> [Given records]
--------------------------------
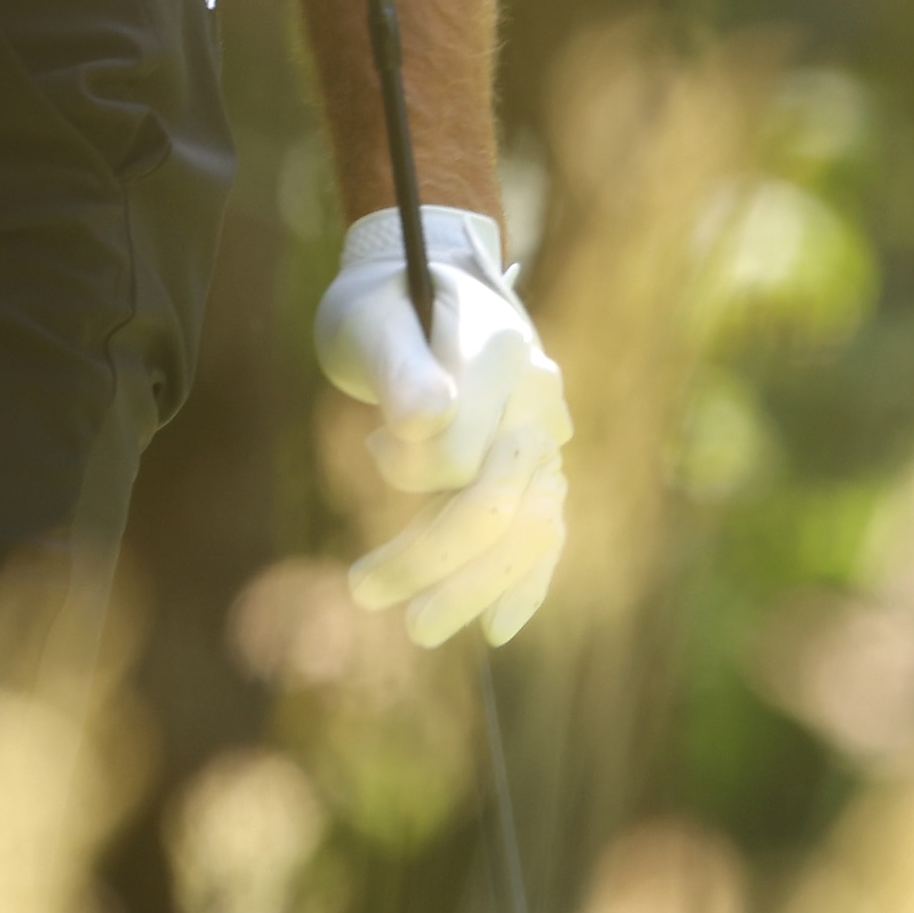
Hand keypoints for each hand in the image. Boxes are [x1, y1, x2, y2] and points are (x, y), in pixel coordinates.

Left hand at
--------------------------------
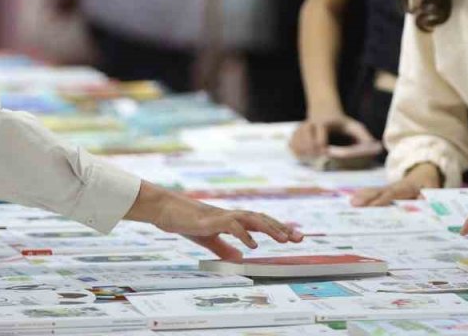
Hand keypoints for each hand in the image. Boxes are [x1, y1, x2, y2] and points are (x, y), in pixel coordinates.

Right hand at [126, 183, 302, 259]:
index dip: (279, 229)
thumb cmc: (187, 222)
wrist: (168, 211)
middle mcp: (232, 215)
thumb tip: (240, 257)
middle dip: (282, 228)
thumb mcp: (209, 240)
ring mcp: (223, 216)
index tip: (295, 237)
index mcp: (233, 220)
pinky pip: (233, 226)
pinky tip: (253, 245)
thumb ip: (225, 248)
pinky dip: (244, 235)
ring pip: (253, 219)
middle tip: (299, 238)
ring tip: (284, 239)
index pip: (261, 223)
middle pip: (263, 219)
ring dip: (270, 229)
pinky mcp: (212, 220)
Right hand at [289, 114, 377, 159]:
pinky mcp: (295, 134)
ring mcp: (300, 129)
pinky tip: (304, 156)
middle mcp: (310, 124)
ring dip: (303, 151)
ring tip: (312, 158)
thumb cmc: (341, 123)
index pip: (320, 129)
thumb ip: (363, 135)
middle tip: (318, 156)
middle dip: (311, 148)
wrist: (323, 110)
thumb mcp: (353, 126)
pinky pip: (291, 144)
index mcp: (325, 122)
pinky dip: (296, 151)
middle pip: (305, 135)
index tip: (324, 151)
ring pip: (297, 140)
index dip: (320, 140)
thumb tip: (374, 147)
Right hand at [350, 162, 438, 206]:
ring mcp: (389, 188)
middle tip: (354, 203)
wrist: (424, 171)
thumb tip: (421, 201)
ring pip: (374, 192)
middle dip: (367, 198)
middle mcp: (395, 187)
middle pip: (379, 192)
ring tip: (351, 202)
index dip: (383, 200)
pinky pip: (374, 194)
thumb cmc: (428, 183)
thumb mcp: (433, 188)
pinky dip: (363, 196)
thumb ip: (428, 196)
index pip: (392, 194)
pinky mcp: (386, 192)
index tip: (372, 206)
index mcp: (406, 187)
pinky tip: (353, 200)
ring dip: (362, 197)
--------------------------------
> [Problem] Taking the line with "middle mcp: (310, 124)" as the first and the line with "thumb mcp: (433, 188)" as the last, retype that stretch of the data above exactly, with no other lines.

> [Result of the exercise]
middle mcp: (310, 124)
ring dip: (303, 151)
ring tip: (312, 158)
thumb cmc: (341, 123)
index pip: (320, 129)
thumb ip: (363, 135)
middle tip: (318, 156)
middle dip: (311, 148)
wrist: (323, 110)
thumb mcp: (353, 126)
pinky pip: (291, 144)
index mcp: (325, 122)
pinky dip: (296, 151)
middle pip: (305, 135)
index tip: (324, 151)
ring pip: (297, 140)
index dip: (320, 140)
thumb tip: (374, 147)
Right hand at [350, 162, 438, 206]:
ring mcp: (389, 188)
middle tip: (354, 203)
wrist: (424, 171)
thumb tip: (421, 201)
ring pip: (374, 192)
middle dip: (367, 198)
middle mcp: (395, 187)
middle pip: (379, 192)
ring tip: (351, 202)
index dip: (383, 200)
pinky pip: (374, 194)
thumb cmc: (428, 183)
thumb mcp: (433, 188)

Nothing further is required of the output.